2015 (approx.) view north from

the planetarium over the fountain

 

  The photo at left was taken by a photographer facing northeast.  Our tall pine tree of interest is directly in the middle of the picture.  On the right edge of the image is the bare-trunked palm that we're calling Palm B. 

 

  Like Palm A, this palm is also about 20 feet high, meaning that the trunk has also been growing for about 40 years.  Palm B had little or no trunk when Preiss visited in 1980, but it was finishing a few decades of establishment growth at the time.  It was a substantial cabbage palm growing directly from the base of the pine tree on the southern side.

 

  In fact, Palm B in 1980 probably looked almost identical to how Palm C looks today.

 

  The significance of this palm is that it means Preiss couldn't possibly have buried the casque on the south side of the pine tree.
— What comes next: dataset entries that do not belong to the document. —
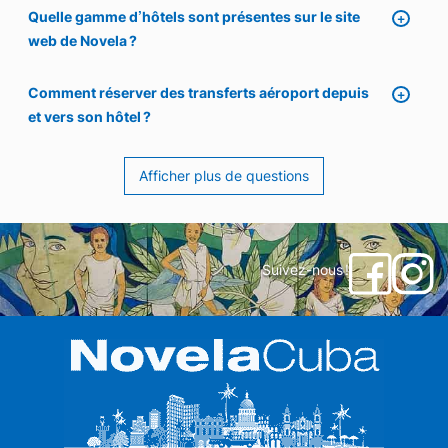
Quelle gamme d’hôtels sont présentes sur le site
web de Novela ?
Comment réserver des transferts aéroport depuis
et vers son hôtel ?
Afficher plus de questions
Suivez-nous !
  That brings us to our third and youngest cabbage palm.  The photographer who took the picture shown here was facing southwards, so the pine tree is now on the left, with Palms A and B hidden out of sight behind it.  Palm C is in the middle of the image, between the pine and a cycad.  Palm C is positioned at the western base of the pine and it is in line with the fountain and the planetarium.  This palm marks the spot where the casque is most likely to be buried.  But how old is this palm?

 

  As mentioned above, the average length of the establishment phase for a cabbage palm in a natural setting is 60 years.  But a cabbage palm that grows in a landscaped area and receives fertilizer, water, and plenty of sunlight would likely be able to store up energy much faster.  So it's very likely that this palm is no more than 40 years old.  In fact, it is entirely possible that, when Preiss filled in his hole after burying the casque, he inadvertently planted the seed that led to this palm! 

 

 The significance of this palm, therefore, is that it sits on the most likely spot where the casque is hidden and it confirms that the spot has not been disturbed by any human activity for at least 30 years.  The casque has essentially been guarded by a cabbage palm almost from the moment it was buried.